# Possible leak in rear window on our 584



## kifiad (Aug 20, 2011)

Hi,

Just bought a 1999 Hymer B584  Over all very happy with vehicle. It has a full service history. Had an independent inspection done which raised a couple of issues, nothing major, and to be expected in a 14 year old motorhome. (some untidy welding underneath step, small chip on windscreen, carpets a bit frayed in places) No damp discovered (highest reading was 12% in offside cupboard).A concern we do have is we discovered water in the kitchen drawers, not much, most in top drawer. Its rained really heavily the last few days. By a process of elimination we think we have discovered the source. It seems to be coming in through the left hand side of the window (looking out from inside). My question is if it is the rubber seal, is it possible to replace them? Or should we re seal the window with sealant from the outside, around the frame? We thought it may be an internal leak, but cant find one. We poured some water down plug hole in hob sink (which is over drawers), but no leak. Also the fact that the water was in all 3 drawers makes us think it is not this. Obviously we are worried that if we cant find rectify this the mh will end up being damaged. It is currently dry underneath the drawers on the floor. Am baffled!! Any help much appreciated, Thanks


----------



## premiermotorhomes (Feb 13, 2008)

Good afternoon kifiad, 

If you require any assistance with parts please PM me your chassis number and I will be happy to post details of the window seal you may require which is replaceable.

Regards,
Chris


----------



## Roger7webster (Oct 10, 2006)

is there a possible pin hole in a water pipe that may produce a fine spray over the drawers. I am not familiar with your motor home but had a similar problem on mine and this was the cause


----------



## nickkdx (May 26, 2009)

We had water in our cutler drawer on our 2001 B584, this was due to the large cap under plug hole leaking, the problem was caused by using drain cleaner I think, this had distorted the tread on the plug hole assembly. I fitted new ones and no more water in draw.

Nick


----------



## Geriatricbackpacker (Aug 21, 2012)

Most likely to be the plastic pipe between the hob and the sink drainer.
Obvious way to check is to dry the drawer and put some water down the hob drain and then check. If that's the case you can either replace the unit (sink trap etc) or you might be able to get a bit of flexible pipe over the pipework and jubilee clip it. I've got a bit left over from fixing mine if you get stuck.

Terry


----------



## Geriatricbackpacker (Aug 21, 2012)

Oops just seen that you have done this test already...I must read through threads properly...I must read through threads properly...I must read through threads properly...

Terry


----------



## BillCreer (Jan 23, 2010)

Hi,
I had a leak from the back window but think it was down to where I park the van on my drive and the prevailing wind.
One place I did discover a leak was on the top edge of the extractor fan vent external cover. The trouble is you can't see the top edge (which distorts with age) but it's an easy invisible fix with some sealant.


----------



## prof20 (Jan 11, 2007)

Hi kifiad,
I have a 1998 B544.

Assuming your kitchen is laid out the same as on the B544, with a double sink to the right above the drawers, it is unlikely any water leaking from the rear window could end up in your drawers (no pun intended).

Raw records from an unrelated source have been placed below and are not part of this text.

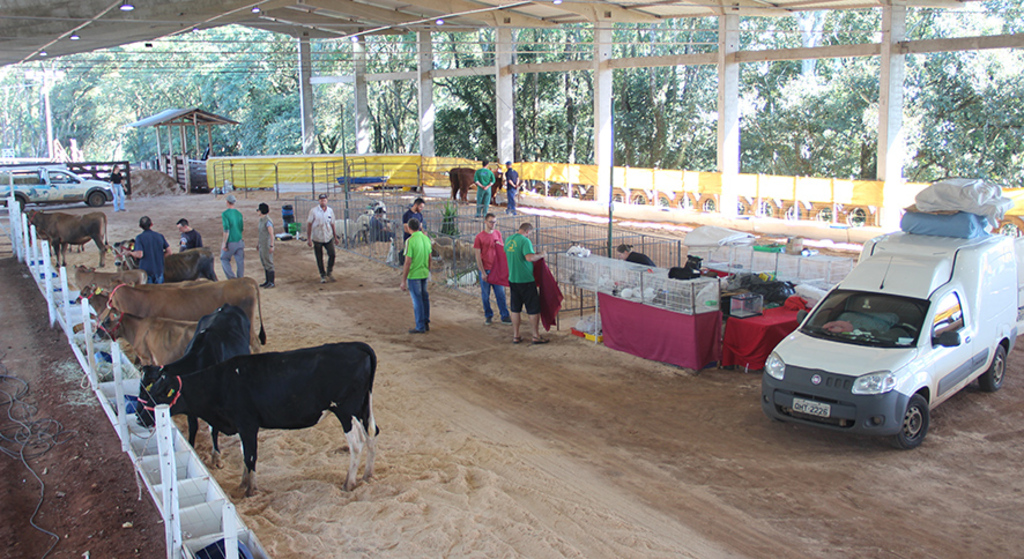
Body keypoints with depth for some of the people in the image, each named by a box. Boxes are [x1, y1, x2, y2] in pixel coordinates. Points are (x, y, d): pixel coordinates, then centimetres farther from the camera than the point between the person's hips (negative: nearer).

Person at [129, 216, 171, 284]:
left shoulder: (139, 238, -8)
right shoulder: (160, 236, 4)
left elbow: (139, 255, -17)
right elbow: (169, 252, 4)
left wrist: (130, 253, 2)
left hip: (145, 270, -3)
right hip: (159, 270, 3)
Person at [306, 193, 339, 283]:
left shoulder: (330, 211, 6)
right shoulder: (314, 211, -6)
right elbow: (309, 224, -4)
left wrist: (335, 237, 17)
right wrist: (309, 239, -9)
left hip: (328, 238, 2)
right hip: (317, 238, -2)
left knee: (332, 254, -8)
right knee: (319, 258, 5)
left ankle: (329, 272, 14)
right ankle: (323, 275, 20)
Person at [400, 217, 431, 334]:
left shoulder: (410, 241, -18)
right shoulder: (426, 238, 2)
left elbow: (408, 262, -19)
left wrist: (403, 281, -14)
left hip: (413, 275, -7)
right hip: (424, 274, 7)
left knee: (417, 300, 0)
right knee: (424, 298, 17)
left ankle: (420, 327, 6)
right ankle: (426, 323, 25)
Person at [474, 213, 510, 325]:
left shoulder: (498, 233, 7)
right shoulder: (479, 237, -6)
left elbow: (503, 249, 19)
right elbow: (478, 256, -6)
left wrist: (500, 245, -5)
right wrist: (483, 272, -10)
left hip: (497, 269, 3)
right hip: (485, 270, -3)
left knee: (500, 294, 5)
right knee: (485, 295, 6)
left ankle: (504, 316, 11)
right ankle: (488, 316, 19)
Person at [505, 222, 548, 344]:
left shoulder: (508, 240, 9)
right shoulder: (525, 241, -15)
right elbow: (530, 257, -28)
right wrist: (541, 255, -12)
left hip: (512, 279, 7)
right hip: (526, 280, -7)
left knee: (515, 309, 14)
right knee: (533, 309, 3)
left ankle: (515, 336, 18)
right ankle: (535, 336, 9)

The sinks are underneath the laminated worktop, with a seal around the tops of the sinks.

I have had experience of this seal degrading, and water penetrating between seal and worktop and dripping into the drawers.

Next likely culprit is the seal around the drain outlet at the bottom of the sinks, which is a rubber O-ring. This can perish and leak.

Hope this helps,

Roger


----------